How to complete this task: All of the data below should be printed again exactly, pictures excluded.

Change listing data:
== Segment start ==
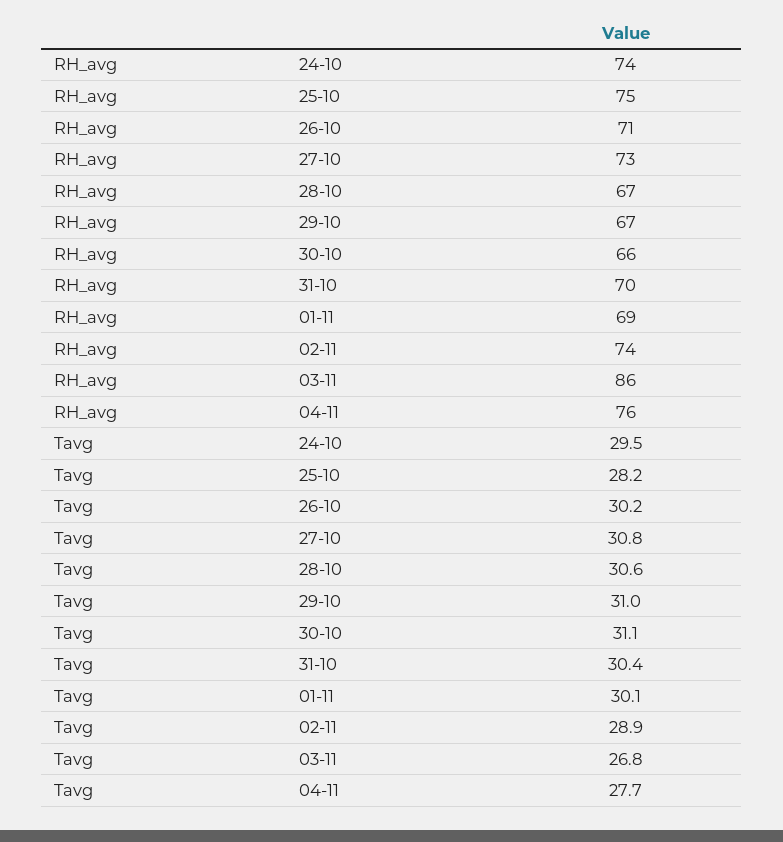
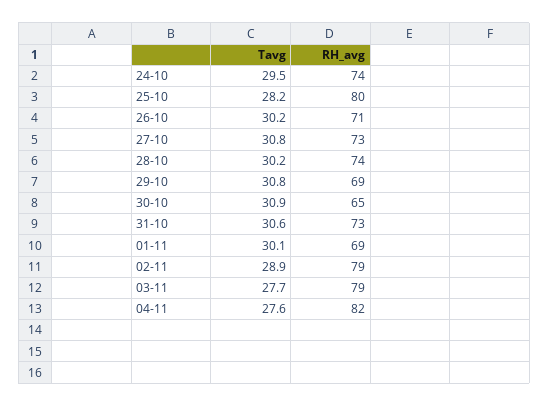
RH_avg, 25-10: 75 -> 80
RH_avg, 28-10: 67 -> 74
RH_avg, 29-10: 67 -> 69
RH_avg, 30-10: 66 -> 65
RH_avg, 31-10: 70 -> 73
RH_avg, 02-11: 74 -> 79
RH_avg, 03-11: 86 -> 79
RH_avg, 04-11: 76 -> 82
Tavg, 28-10: 30.6 -> 30.2
Tavg, 29-10: 31 -> 30.8
Tavg, 30-10: 31.1 -> 30.9
Tavg, 31-10: 30.4 -> 30.6
Tavg, 03-11: 26.8 -> 27.7
Tavg, 04-11: 27.7 -> 27.6

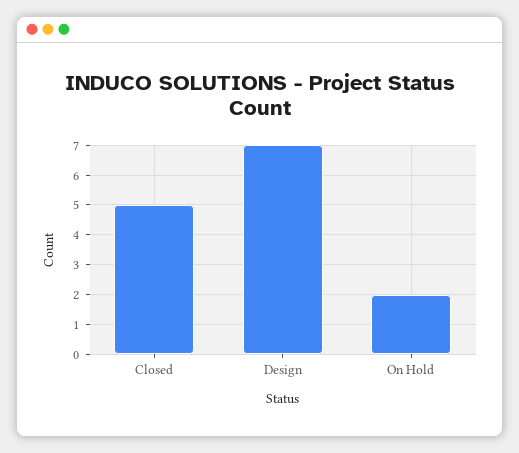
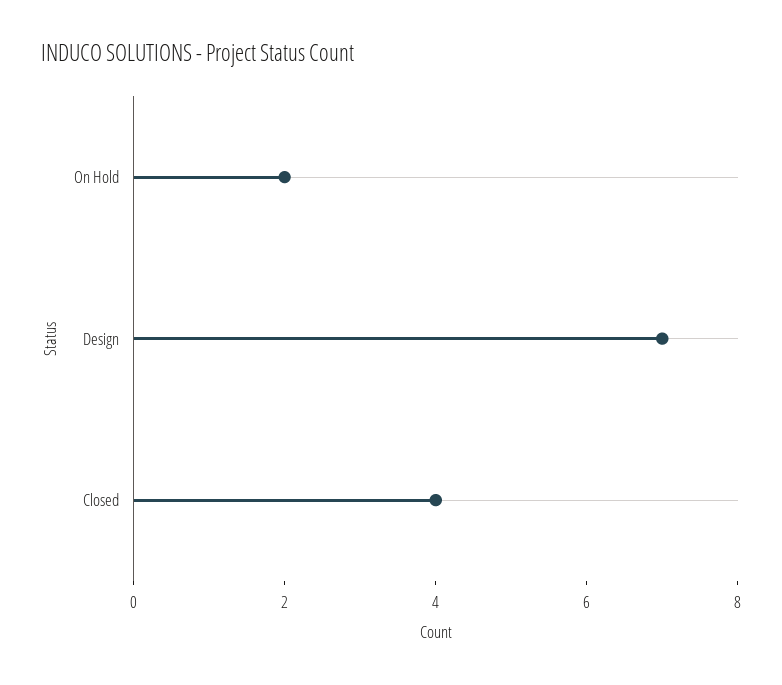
Closed: 5 -> 4

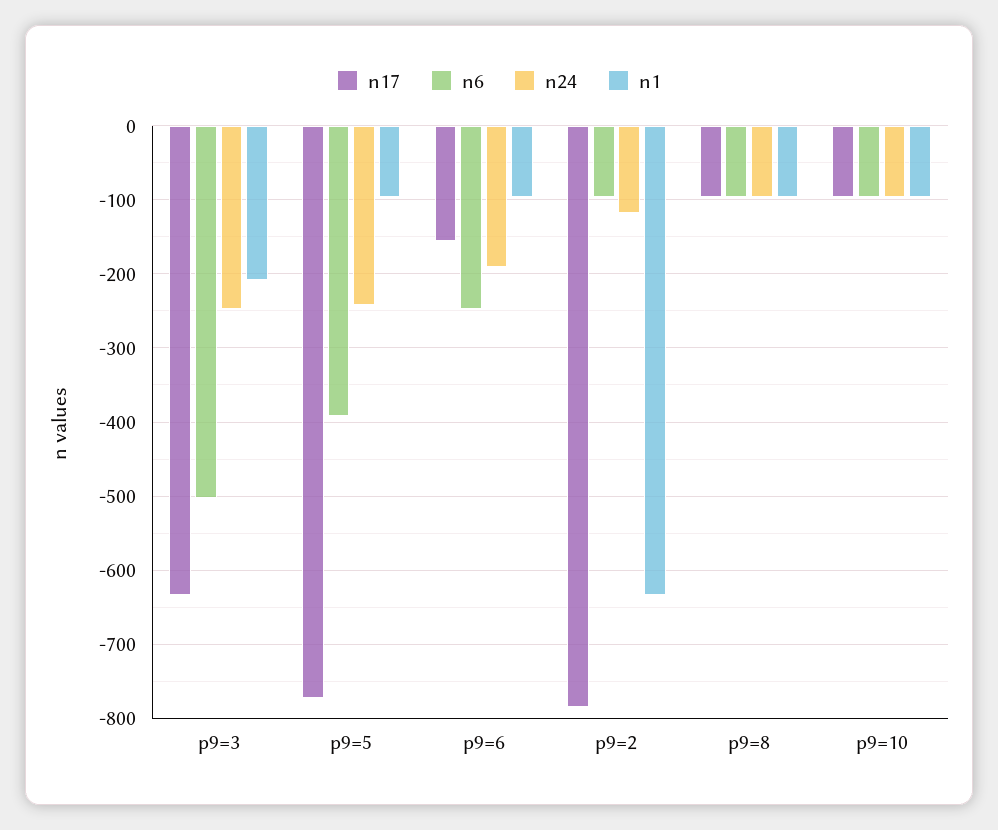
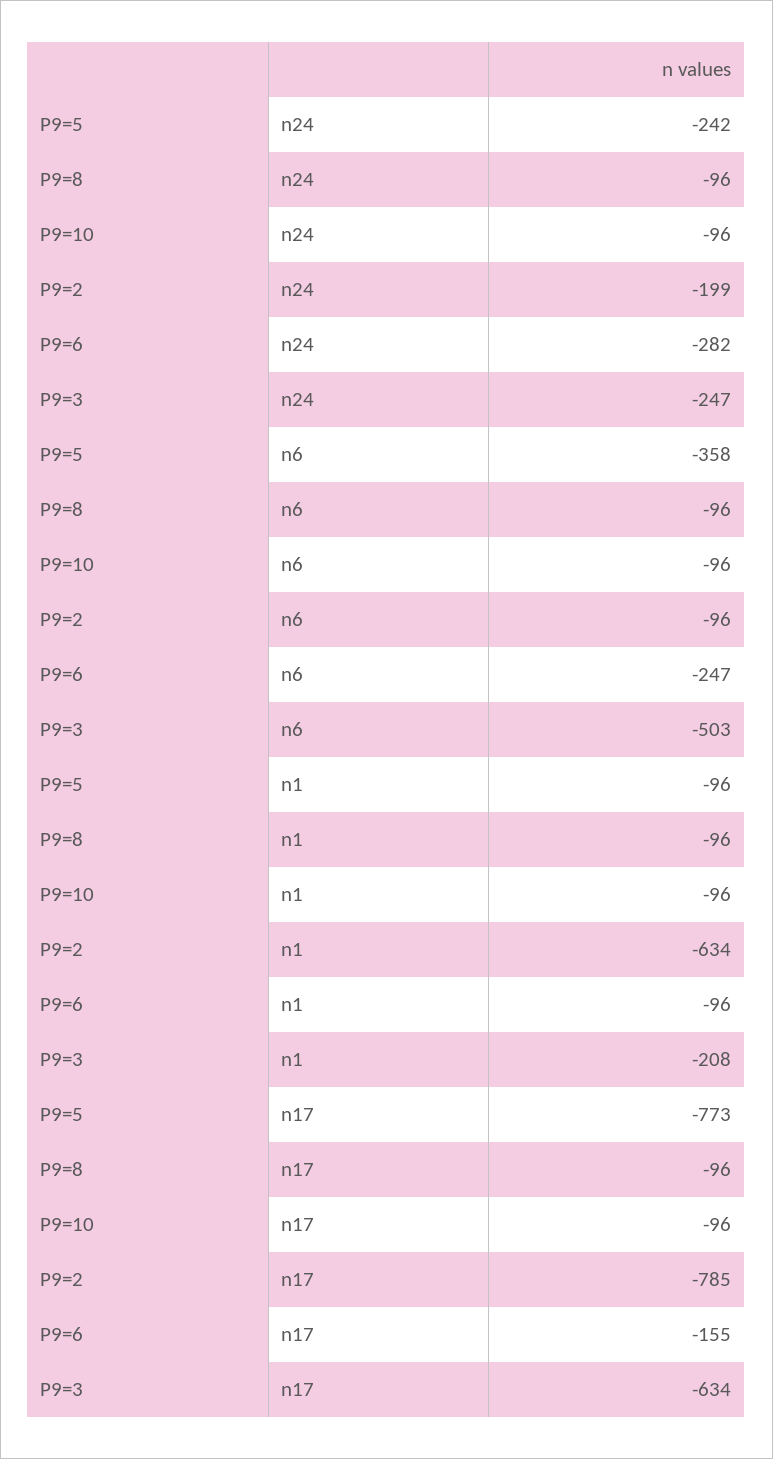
n6, p9=5: -390 -> -358
n24, p9=6: -190 -> -282
n24, p9=2: -120 -> -199

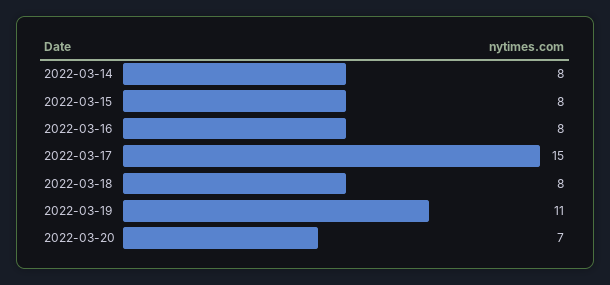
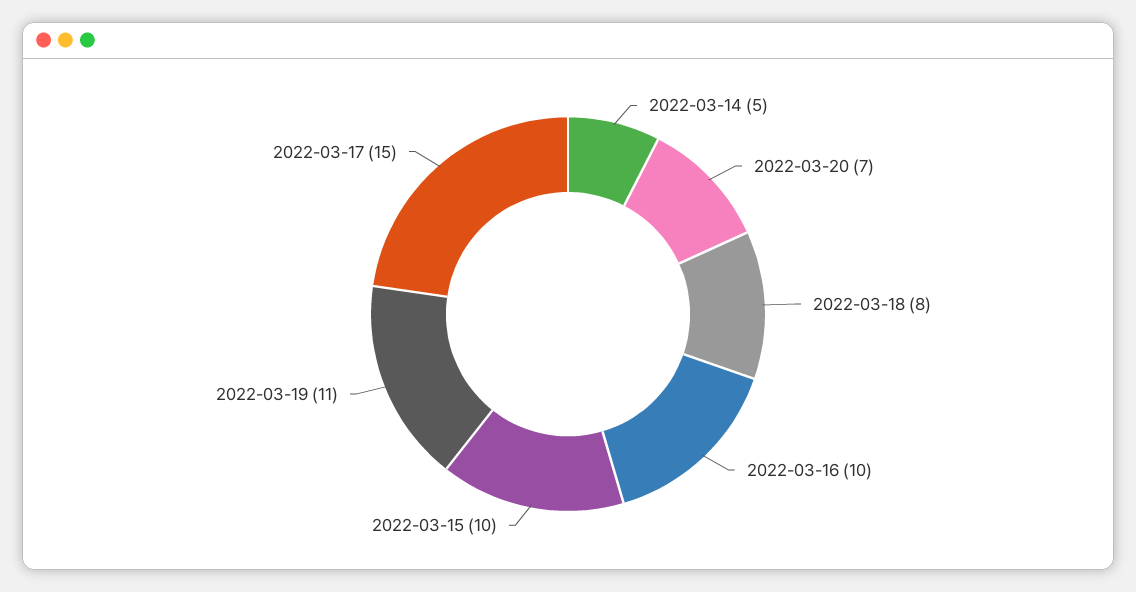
2022-03-14: 8 -> 5
2022-03-15: 8 -> 10
2022-03-16: 8 -> 10

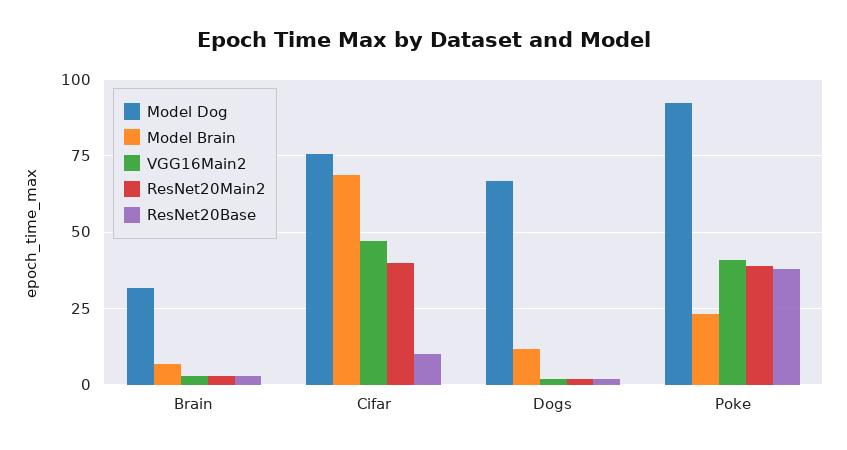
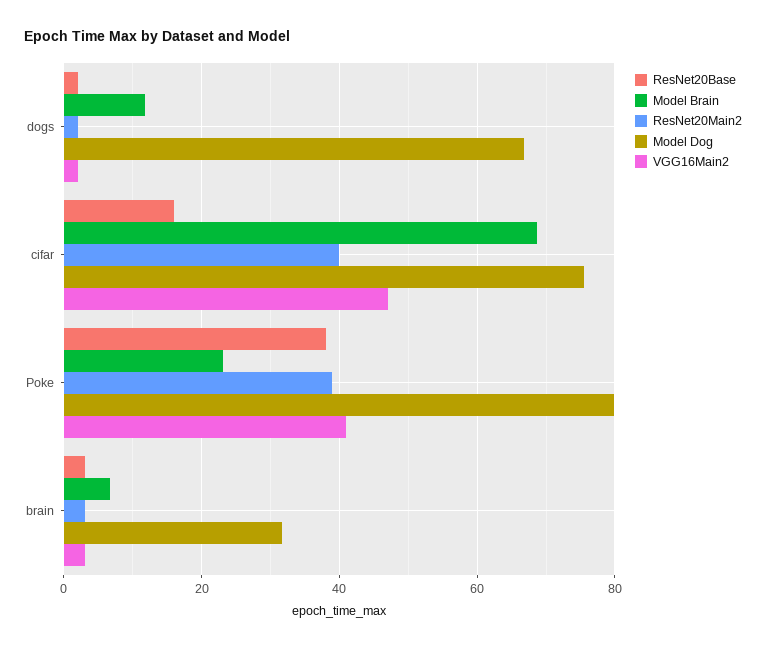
ResNet20Base, Cifar: 10 -> 16
Model Dog, Poke: 92.5 -> 80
== Segment end ==
Output of the exercise:
RH_avg, 25-10: 75 -> 80
RH_avg, 28-10: 67 -> 74
RH_avg, 29-10: 67 -> 69
RH_avg, 30-10: 66 -> 65
RH_avg, 31-10: 70 -> 73
RH_avg, 02-11: 74 -> 79
RH_avg, 03-11: 86 -> 79
RH_avg, 04-11: 76 -> 82
Tavg, 28-10: 30.6 -> 30.2
Tavg, 29-10: 31 -> 30.8
Tavg, 30-10: 31.1 -> 30.9
Tavg, 31-10: 30.4 -> 30.6
Tavg, 03-11: 26.8 -> 27.7
Tavg, 04-11: 27.7 -> 27.6

Closed: 5 -> 4

n6, p9=5: -390 -> -358
n24, p9=6: -190 -> -282
n24, p9=2: -120 -> -199

2022-03-14: 8 -> 5
2022-03-15: 8 -> 10
2022-03-16: 8 -> 10

ResNet20Base, Cifar: 10 -> 16
Model Dog, Poke: 92.5 -> 80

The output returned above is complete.